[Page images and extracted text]
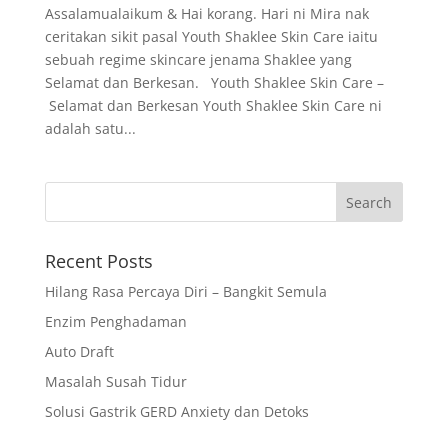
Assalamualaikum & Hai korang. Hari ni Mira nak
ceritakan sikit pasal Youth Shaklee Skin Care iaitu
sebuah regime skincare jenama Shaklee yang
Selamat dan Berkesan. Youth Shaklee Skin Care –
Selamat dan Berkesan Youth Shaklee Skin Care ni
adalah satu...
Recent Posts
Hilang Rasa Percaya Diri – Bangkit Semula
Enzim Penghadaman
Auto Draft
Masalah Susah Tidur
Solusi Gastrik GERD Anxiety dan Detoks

> What the exercise asks:
Transcribe exactly, and only, the lines from the one with "Recent Posts" through the last line of the data.

> Written answer:
Recent Posts
Hilang Rasa Percaya Diri – Bangkit Semula
Enzim Penghadaman
Auto Draft
Masalah Susah Tidur
Solusi Gastrik GERD Anxiety dan Detoks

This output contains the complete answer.